## STATED GOAL:
Find every line of the data that contains the word "frame", matching case exactly, and copy each of those lines in full.

──────── DATA IN THIS EXERCISE ────────

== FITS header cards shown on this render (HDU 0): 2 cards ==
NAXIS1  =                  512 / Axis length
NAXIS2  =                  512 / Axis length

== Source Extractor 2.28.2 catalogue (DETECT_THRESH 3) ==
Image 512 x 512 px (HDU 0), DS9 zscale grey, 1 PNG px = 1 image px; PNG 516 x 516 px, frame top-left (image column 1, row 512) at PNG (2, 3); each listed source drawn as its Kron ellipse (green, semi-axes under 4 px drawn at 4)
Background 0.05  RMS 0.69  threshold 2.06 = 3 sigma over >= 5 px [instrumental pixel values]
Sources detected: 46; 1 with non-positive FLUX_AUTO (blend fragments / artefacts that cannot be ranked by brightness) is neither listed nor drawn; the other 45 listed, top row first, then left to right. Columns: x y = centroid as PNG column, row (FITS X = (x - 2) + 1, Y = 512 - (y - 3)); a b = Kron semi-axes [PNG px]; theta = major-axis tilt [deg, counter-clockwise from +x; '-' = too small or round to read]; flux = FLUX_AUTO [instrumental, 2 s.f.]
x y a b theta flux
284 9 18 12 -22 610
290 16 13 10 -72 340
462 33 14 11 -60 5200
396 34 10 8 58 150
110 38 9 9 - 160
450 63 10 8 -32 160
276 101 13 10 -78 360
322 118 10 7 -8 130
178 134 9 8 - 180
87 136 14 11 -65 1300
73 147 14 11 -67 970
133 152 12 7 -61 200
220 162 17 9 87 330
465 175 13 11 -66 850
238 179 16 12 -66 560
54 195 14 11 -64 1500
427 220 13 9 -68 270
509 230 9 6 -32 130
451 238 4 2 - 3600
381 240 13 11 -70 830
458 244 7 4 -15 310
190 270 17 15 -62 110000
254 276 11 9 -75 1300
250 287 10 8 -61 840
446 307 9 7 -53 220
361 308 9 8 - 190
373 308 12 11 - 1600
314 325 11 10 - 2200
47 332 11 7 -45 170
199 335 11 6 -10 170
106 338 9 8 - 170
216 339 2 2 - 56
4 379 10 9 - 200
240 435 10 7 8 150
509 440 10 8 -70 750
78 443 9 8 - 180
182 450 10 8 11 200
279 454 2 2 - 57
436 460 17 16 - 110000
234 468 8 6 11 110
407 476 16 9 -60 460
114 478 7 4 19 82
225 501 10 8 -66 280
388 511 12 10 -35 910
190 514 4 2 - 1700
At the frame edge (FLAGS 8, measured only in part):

────────

## RIGHT ANSWER:
Image 512 x 512 px (HDU 0), DS9 zscale grey, 1 PNG px = 1 image px; PNG 516 x 516 px, frame top-left (image column 1, row 512) at PNG (2, 3); each listed source drawn as its Kron ellipse (green, semi-axes under 4 px drawn at 4)
At the frame edge (FLAGS 8, measured only in part):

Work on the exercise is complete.